Free: Pack Of MySpace Branded Playing Cards »
Google’s Apps SLA Allows It To Minimize Downtime Of Gmail, Calendar And More
by Robin Wauters on December 4, 2008

Any Google App could be unavailable for more than 21 hours on a given day, and the company could still claim they had 100% uptime. That’s the gist of an analysis penned by Pingdom, who took a closer look at the Service Level Agreement for Google Apps.

The most interesting tidbit in the SLA, which applies for Gmail, Google Docs, Google Calendar and more (emphasis ours):

“Downtime Period” means, for a domain, a period of ten consecutive minutes of Downtime. Intermittent Downtime for a period of less than ten minutes will not be counted towards any Downtime Periods.

“Monthly Uptime Percentage” means total number of minutes in a calendar month minus the number of minutes of Downtime suffered from all Downtime Periods in a calendar month, divided by the total number of minutes in a calendar month.

True enough, this exempts Google from admitting it had up to 21 hours of downtime in one day (worst-case of course, see Pingdom’s calculation for more information about that as well a more likely scenario), because it ignores all unavailability under 10 minutes, which by today’s standards is a very long period even for free services (SLA applies only to paying customers, but still).

Google’s Apps SLA may guarantee 99,9% uptime, but this little loophole makes it darn easy for the company to honor that.

Advertisement

Comments rss icon

  • What kind of scenarios would they have repeated periods of < 10 minute downtime? I’m talking about more than 3-4 periods of that.
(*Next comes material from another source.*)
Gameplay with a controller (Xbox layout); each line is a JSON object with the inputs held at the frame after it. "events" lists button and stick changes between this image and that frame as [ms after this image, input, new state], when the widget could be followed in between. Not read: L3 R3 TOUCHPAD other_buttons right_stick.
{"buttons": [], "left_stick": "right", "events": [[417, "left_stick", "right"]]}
    Even though this is possible, I think it’s safe to say that it’s not probable, they would have to be intentionally trying to bother people.

    • It’s a theoretical worst-case scenario. From the blog post I referred to:

      “Here is the problem: What if Google Apps was down for 9 minutes, up for 1 minute, down 9 minutes, etc. That would mean 54 minutes of downtime each hour.”

      • You could do the same with 9.999 minutes and 0.001 seconds of uptime between them for 99.99% downtime. 21 hours isn’t a theoretical maximum in this doomsday scenario, total lack of access is.

        I doubt Google has any malicious designs on this license wording. It’s likely to make it clear-cut whenever they have downtime or not… if a website drops out for 5 seconds and comes back, does that really count as downtime? Probably no one cares. Google is just defining a cut off point for this at 10 minutes before they would call it downtime.

  • FYI – SLA is only for paying customer

  • 1. Is it usual to be able to, I don’t know, kick a server and make it boot up for one minute before crashing again? If not, this is a completely made-up problem. Although I’m not a hardware expert, I think that in most cases if a computer is down for more than a few minutes, then it stays down. There’s no way for Google to make it sputter into life to let it manipulate uptime statistics.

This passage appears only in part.